One Saturday morning, he takes me to this club - it is called "Lewinski's" - following Mr. Clinton's infamous interaction with Monica - and it starred a cocktail lounge in the entrance with cigars in neon above the name. Bizarre, but at least it was more or less inoffensive, unlike "Hitler's Cross".

ANyways, it turned out to be a bathhouse for Thai businessmen. After turning down their offer of 'rental shorts' (no joke!) and being told that I could not wear my running shoes in the facility, I descended into a subterranean bathhouse where a rusted old Universal Gym sat in the corner. A few businessmen laid in the warmth of the baths reading magazines, smoking and eating fruit served by young Thai guys. Nothing too creepy there (I think).

I tried to lift weights, but the humidity in the room generated horrible sounds from the weights (metal on metal friction) so I was forced to abandon that idea and splash around in the various cold and hot pools.

Disappointing from a fitness perspective, but cool to see such a weird place with my own eyes. The final stare came when I was leaving and realized that the many empty rooms that I passed on the way in were 'massage' rooms, to which many beautiful Thai women stood in the doorways smiling at me and laughing while surely joking to each other about who was going to get the giant white guy!!

After seeing this glass cube in which about ten more Thai beauties sat chatting to each other and smiling at us, I confirmed with my boss that I could get (quote) 'more than just a massage here'. I politely declined when he offered to leave me there and I could make my way home whenever I was finished, but laughed for days after that (and spent an hour or so explaining to my girlfriend (now my wife) that - really.... it was a great cultural experience!!)
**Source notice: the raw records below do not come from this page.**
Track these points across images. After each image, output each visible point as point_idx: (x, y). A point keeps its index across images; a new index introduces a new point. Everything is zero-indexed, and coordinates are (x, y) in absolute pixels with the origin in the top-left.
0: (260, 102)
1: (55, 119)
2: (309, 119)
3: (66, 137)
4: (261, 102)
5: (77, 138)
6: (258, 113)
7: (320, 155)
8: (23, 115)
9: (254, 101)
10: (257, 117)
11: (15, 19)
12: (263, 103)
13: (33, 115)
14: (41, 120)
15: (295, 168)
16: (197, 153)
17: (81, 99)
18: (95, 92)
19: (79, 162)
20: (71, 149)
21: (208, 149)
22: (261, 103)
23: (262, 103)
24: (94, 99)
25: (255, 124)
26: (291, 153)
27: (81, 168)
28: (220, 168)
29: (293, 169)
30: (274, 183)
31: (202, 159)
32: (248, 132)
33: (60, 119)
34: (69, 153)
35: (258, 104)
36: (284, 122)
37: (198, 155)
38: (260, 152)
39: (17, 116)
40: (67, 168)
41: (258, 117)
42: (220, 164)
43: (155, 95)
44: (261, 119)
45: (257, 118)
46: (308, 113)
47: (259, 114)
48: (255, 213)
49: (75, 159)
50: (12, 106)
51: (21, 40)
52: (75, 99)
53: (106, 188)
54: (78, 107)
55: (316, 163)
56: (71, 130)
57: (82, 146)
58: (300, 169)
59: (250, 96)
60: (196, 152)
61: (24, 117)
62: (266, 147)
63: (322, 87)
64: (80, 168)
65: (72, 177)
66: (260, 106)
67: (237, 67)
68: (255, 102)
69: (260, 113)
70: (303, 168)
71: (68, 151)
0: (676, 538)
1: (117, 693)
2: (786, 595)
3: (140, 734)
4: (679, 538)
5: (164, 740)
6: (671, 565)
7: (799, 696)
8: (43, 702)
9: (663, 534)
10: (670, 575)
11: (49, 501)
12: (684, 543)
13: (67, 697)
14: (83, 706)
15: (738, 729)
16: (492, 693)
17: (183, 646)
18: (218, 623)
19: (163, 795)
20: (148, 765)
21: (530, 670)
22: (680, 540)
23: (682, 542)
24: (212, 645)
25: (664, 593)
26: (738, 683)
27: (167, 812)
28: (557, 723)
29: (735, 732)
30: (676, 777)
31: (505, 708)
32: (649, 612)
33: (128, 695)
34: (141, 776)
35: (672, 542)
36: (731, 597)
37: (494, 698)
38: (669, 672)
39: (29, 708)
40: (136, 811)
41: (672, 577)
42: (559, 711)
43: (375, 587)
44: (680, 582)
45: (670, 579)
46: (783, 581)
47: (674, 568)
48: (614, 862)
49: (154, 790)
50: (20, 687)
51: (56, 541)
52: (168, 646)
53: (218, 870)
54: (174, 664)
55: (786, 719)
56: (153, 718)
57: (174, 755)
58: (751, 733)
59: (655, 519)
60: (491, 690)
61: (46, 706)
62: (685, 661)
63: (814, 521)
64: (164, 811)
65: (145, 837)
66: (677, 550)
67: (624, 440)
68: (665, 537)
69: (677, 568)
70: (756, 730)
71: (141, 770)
I wonder what kinds of cultural ironies visitors to the US (or Canada, in my case) see when they travel to North America...?

torquer
08-25-2006, 09:31 AM
Since this stuff is in India, perhaps it is not so ofensive to them...
I saw a show on Discovery HD the other day where actor Jeremy Pivens (a Jewish) visited India. In one scene, he was very upset when he saw several Swastikas in a temple. To his releive, he discovered that the swastikas are actually ancient symbols in Hindu religion.

Besides the tradition of the swastika, some Indians have some "sympathy" towards the Third Reich because of Hitler's hostility towards England, India's former colonial ruler. During the 2nd WW, some Indian nationalists allied themselves with the closer axis power, Japan, in what they no doubt imagined was a way of speeding up the dissolution of the empire. (Considering the empire's rapid shrinkage after the war, maybe they were correct.)

While this pizza guy shows an olympian level of tastelessness in his choice of business names, I was not aware of any sigficant anti-semitism during my visits to India. No great embarasment about the Nazi links, to be sure, but for Indians the Holocost is not the central example of moral degradation it is in the west. They have some experience of horific inter-communal slaughter much closer to home as their frame of reference.